To conclude, regarding the presumption of innocence and the burden of proof, the security minister said:
“The judge will need evidence, not us. The government has defined that this [the repression that cost Rafael Nahuel his life] took place in the context of a judicial order by Judge Villanueva. The burden of proof regarding what the (security) forces do in the framework of a judicial order is not on us.”
So, while the state pushes the notions of "dangerousness" and "criminality", it is the state itself that goes against the constitution and the law.
Legislative strides – so why the continual tensions?
In the last 30 years, the legislation regarding indigenous peoples made great strides in Argentina. National law 23.302 led to the creation of the National Institute of Indigenous Affairs (INAI). The constitutional reform of 1994 included article 75° section 17, which recognises the ethnic and cultural pre-existence of ‘Argentine indigenous peoples’. The International Labour Organization Convention No. 169 on ‘Indigenous and Tribal Peoples’ was endorsed and ratified.
However, none of these tools provided concrete solutions for the problems of the native populations. Not even the Territorial Survey undertaken by the INAI between 2006 and 2016 (which has been extended for four more years) brought relief: it only covered a small percentage of lands, it did not contemplate granting community property deeds (a demand widely disseminated among indigenous populations throughout the country) and it also failed to suspend evictions, despite the fact that this was explicitly ordered under law 26.160.
"They left us to live on the rocks", a Mapuche friend once told me. "But now they've discovered that rocks also have value."
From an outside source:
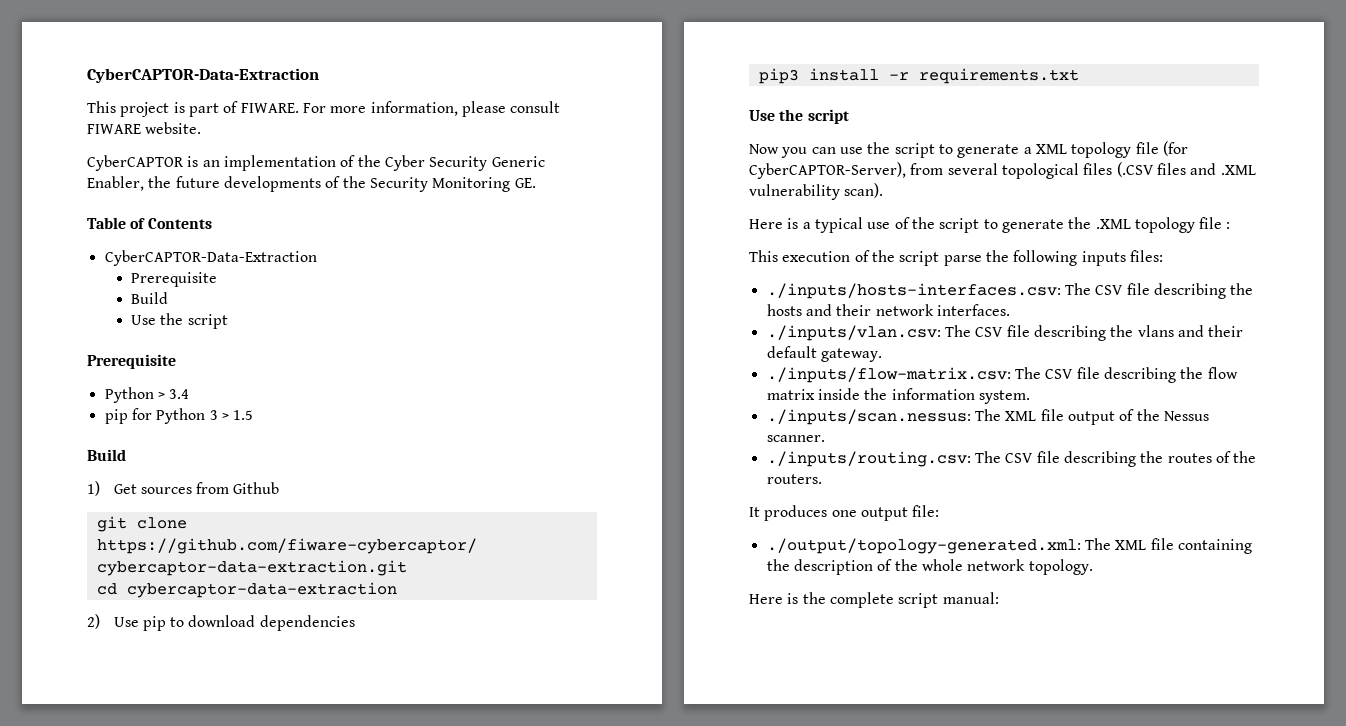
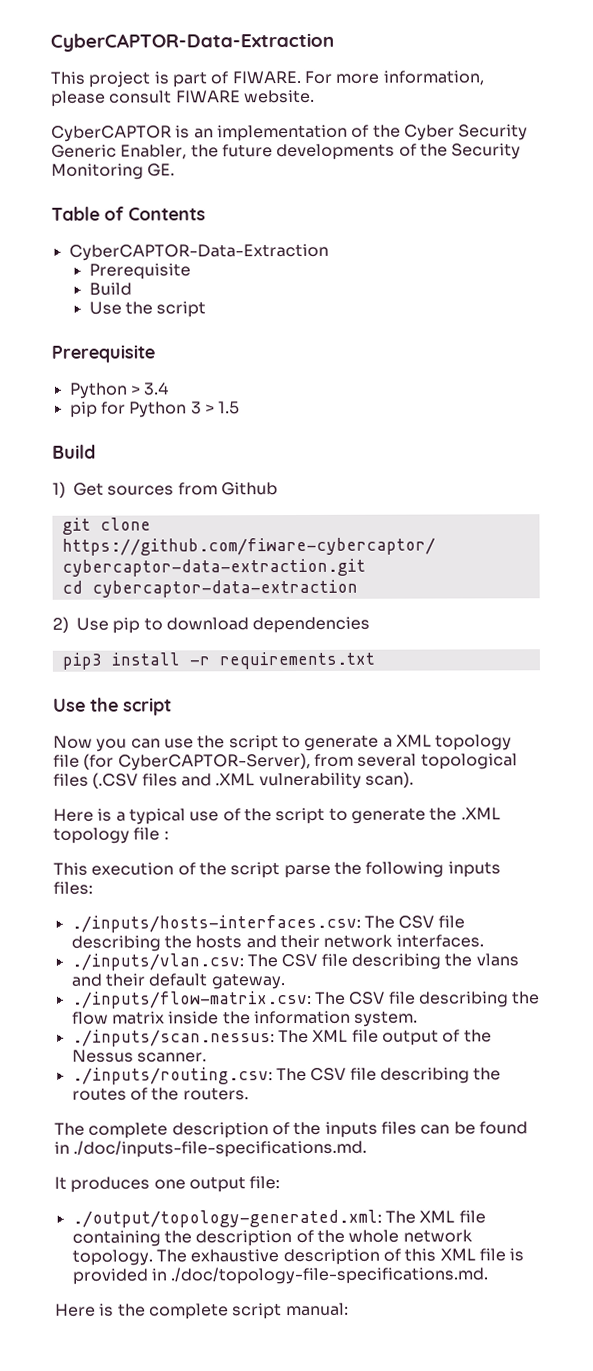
(822, 479) none -> [54,1121,528,1139] [54,1139,368,1158] // The complete description of the inputs files can be found in ./doc/inputs-file-specifications.md.
(1093, 567) none -> [155,1248,525,1266] [71,1266,489,1285] The exhaustive description of this XML file is provided in ./doc/topology-file-specifications.md.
The indigenous communities of Argentina continue to live on what the state considers government-owned lands, in peripheral areas, from which they are also repeatedly expelled because of oil, soy or mining activities. "They left us to live on the rocks", a Mapuche friend once told me. "But now they've discovered that rocks also have value".
That is why Mapuche organisations do not ‘take’ or ‘occupy’ land. From their perspective, they recover territories. They return to their places of origin, from which they were violently displaced.
But in Argentina – a country with a clear agro-exporting profile and a powerful ruling class linked to the countryside – calling into question the ownership of land and territory (which are the central demands of the Mapuche population and all indigenous peoples) is nearly impossible. Recent history in this regard exhibits the dynamics of a cauldron: the accumulation of tensions has been dealt with using little politics, and the full force of the criminal code. That and much more.
Carte blanche for repression
Current events in the region suggest a growing spiral of violence that has little chance of being contained. The seriousness of the situation not only stems from the use of repression, but from the state’s unconditional endorsement of security forces’ disproportionate responses to the Mapuche protests. Harassment, rubber bullets, lead bullets, persecution, unjustified arrests – the list is long.
For the state, extending the supposed danger of the RAM to the whole Mapuche people is a step very easily taken. And then to the sympathisers. Or to political opponents. The current climate allows for a selective repression to be exerted on the whole of society.
Added to this is the resurgence of other earlier tensions, older than the current recuperation of lands. Private landowners, in disputes with dispersed inhabitants, today feel that they have carte blanche to continue to use, with impunity, the tools they have always used: threats, harassment, aggression. These are conflicts that take place in distant mountain ranges that will never make the front pages of newspapers. The government's endorsement of the use of violence with impunity has opened a great umbrella of possibilities for them. Now, they can adopt as their own the maxim of Louis XIV: in this desolate spot, “I am the state”.